**Directions for this task:** Among the records that follow, set down only the lines from the one containing "cocoa: present [483,552,515,613]" to the one containing "plant pot: present", both included, exactly.

Collected data entries
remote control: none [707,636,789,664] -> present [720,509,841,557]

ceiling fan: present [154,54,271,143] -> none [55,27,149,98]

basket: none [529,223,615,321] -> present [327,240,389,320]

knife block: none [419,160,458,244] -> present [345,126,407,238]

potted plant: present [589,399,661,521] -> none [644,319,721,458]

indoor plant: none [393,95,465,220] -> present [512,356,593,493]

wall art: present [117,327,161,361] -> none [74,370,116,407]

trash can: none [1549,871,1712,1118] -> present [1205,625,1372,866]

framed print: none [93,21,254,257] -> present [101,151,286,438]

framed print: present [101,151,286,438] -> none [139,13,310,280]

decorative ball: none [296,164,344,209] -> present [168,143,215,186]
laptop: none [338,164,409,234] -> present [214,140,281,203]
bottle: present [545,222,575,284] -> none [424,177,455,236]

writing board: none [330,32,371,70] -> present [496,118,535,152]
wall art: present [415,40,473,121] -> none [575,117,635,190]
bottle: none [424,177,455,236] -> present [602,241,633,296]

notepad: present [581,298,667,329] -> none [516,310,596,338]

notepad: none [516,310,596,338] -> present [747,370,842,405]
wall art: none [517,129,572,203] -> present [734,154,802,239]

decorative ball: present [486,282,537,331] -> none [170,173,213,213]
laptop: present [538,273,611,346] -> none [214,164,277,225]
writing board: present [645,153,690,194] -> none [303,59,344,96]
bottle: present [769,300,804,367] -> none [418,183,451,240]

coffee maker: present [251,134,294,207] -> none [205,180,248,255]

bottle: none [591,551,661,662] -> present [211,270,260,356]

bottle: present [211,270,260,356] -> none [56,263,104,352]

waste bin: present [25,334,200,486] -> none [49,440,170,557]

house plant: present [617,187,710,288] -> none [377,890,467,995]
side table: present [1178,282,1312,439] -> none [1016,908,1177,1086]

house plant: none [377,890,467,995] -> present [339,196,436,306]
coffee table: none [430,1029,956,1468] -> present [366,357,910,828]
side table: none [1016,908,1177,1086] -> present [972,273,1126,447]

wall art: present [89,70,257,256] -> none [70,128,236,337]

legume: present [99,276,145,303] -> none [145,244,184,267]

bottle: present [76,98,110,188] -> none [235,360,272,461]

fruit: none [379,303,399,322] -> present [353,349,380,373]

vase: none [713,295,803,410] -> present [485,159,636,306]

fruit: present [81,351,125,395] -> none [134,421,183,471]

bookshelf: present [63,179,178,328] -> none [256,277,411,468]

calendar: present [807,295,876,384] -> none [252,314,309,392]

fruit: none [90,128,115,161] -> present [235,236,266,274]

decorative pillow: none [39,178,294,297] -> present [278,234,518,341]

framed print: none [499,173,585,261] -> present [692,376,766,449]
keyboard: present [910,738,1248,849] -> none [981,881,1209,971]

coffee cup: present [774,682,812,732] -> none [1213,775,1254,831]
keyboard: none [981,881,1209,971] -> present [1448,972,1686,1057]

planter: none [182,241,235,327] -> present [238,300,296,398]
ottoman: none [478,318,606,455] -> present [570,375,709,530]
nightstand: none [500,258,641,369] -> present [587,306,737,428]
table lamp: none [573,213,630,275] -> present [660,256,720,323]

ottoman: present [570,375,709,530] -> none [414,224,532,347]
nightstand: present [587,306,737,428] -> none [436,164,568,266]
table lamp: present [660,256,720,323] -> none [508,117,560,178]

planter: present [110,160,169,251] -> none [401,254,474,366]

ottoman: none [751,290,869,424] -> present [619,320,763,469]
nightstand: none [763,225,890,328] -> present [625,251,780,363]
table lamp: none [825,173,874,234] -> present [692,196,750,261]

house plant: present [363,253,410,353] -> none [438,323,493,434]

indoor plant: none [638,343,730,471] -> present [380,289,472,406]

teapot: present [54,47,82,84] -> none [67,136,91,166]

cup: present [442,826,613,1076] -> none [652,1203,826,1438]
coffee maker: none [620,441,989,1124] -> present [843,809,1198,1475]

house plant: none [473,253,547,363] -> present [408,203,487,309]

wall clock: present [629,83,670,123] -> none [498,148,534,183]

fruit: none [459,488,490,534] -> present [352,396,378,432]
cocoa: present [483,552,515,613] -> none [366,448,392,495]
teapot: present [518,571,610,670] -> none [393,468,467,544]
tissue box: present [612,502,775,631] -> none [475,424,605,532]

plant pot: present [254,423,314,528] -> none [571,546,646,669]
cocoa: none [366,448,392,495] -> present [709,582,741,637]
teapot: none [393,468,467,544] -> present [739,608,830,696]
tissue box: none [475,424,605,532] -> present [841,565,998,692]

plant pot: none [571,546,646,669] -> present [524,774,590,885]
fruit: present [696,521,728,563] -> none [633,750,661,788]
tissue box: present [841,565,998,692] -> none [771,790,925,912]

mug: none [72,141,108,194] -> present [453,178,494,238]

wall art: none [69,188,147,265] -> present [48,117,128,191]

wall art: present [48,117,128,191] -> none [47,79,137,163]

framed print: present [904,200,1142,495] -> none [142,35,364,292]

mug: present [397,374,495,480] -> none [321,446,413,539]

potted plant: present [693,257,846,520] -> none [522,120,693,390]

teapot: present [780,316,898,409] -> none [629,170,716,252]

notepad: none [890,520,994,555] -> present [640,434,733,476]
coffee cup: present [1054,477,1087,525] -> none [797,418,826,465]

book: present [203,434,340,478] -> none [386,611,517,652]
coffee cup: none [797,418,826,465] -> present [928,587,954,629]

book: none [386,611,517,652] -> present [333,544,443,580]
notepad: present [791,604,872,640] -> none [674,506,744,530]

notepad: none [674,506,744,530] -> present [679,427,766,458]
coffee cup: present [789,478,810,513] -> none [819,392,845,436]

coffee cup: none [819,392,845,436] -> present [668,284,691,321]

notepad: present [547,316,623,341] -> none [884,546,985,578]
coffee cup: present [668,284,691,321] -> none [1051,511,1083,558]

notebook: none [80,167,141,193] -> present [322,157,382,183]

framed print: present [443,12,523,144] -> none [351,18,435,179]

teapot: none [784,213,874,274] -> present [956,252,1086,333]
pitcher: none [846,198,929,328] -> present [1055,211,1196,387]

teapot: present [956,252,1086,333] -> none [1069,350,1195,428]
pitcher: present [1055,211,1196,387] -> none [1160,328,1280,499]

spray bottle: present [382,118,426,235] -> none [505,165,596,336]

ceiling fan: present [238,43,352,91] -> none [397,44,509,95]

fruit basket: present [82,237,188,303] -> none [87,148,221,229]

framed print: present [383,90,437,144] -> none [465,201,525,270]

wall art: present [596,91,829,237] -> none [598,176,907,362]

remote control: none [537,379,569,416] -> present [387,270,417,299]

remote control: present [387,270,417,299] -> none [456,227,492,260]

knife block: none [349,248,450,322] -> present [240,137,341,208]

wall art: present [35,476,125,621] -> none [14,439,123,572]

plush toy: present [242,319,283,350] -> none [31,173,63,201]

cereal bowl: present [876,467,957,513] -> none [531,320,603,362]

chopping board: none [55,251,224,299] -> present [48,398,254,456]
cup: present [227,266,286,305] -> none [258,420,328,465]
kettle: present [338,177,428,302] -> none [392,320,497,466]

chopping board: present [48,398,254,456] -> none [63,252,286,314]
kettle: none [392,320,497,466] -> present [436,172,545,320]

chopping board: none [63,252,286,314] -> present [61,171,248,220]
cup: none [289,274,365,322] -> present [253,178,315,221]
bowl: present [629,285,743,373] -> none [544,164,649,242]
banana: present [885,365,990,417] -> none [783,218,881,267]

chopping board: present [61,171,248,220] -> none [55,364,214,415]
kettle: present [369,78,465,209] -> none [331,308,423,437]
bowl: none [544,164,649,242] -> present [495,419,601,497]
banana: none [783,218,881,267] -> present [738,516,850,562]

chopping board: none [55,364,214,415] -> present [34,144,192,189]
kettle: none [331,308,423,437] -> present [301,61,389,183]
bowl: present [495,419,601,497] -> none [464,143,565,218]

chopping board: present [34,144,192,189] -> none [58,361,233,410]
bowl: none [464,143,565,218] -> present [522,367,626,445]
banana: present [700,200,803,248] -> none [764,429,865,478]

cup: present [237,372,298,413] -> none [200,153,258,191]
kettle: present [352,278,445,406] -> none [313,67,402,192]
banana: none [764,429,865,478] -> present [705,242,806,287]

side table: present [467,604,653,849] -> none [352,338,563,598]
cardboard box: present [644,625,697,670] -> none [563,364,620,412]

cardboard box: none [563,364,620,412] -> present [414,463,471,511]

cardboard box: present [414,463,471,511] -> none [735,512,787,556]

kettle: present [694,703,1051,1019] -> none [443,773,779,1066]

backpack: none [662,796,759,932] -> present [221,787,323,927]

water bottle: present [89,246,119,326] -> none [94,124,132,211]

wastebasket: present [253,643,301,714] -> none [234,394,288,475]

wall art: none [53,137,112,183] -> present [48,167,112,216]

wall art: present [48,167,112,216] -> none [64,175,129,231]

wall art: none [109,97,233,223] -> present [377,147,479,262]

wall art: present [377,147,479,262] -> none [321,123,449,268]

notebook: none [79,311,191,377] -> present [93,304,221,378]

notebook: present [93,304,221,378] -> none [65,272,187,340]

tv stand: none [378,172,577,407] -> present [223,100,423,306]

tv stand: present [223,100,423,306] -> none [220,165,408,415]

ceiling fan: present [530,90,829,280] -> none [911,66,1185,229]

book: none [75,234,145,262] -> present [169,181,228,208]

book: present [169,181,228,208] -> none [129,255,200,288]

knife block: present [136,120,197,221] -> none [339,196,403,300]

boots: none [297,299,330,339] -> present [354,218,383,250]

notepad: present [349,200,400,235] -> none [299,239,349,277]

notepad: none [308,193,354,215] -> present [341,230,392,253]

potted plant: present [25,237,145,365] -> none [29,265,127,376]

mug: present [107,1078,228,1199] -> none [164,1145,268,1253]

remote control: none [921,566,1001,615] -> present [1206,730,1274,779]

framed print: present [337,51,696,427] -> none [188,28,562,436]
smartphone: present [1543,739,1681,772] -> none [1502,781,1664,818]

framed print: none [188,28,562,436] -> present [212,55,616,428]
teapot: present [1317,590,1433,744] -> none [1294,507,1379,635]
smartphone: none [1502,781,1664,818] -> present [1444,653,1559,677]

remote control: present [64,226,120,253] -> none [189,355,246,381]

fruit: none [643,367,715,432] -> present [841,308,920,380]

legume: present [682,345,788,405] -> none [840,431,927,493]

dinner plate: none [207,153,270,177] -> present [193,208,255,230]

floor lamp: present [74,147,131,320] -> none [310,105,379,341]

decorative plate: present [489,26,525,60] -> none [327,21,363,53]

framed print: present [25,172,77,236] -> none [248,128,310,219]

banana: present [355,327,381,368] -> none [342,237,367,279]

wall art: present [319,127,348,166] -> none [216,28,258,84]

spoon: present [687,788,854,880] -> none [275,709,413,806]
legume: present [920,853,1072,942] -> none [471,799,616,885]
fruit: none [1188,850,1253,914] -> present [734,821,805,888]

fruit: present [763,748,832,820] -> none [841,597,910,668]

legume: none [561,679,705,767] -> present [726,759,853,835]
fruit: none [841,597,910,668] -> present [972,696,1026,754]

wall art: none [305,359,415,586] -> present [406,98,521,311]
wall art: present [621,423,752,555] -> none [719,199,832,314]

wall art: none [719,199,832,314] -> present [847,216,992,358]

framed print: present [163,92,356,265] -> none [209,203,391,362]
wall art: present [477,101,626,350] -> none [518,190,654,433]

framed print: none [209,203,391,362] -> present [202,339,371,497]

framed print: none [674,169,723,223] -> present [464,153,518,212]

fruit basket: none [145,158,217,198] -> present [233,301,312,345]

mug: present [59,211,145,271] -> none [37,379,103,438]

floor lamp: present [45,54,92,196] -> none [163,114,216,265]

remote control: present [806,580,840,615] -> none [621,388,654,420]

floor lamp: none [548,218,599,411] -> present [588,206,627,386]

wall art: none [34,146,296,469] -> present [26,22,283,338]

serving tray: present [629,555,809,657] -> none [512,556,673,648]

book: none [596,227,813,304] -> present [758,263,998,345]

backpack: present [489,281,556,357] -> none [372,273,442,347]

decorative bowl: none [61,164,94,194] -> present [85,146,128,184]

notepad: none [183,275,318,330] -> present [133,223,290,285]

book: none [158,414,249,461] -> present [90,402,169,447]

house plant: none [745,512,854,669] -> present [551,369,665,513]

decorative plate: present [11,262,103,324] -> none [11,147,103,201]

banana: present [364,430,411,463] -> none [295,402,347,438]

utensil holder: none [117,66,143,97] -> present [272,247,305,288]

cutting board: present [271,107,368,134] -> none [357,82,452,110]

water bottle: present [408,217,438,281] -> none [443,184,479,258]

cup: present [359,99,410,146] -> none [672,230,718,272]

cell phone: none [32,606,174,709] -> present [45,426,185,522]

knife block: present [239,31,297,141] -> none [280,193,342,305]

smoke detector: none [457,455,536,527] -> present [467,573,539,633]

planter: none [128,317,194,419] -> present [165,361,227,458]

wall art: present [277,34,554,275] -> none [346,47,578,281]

**Reply to the task:**
cocoa: present [483,552,515,613] -> none [366,448,392,495]
teapot: present [518,571,610,670] -> none [393,468,467,544]
tissue box: present [612,502,775,631] -> none [475,424,605,532]

plant pot: present [254,423,314,528] -> none [571,546,646,669]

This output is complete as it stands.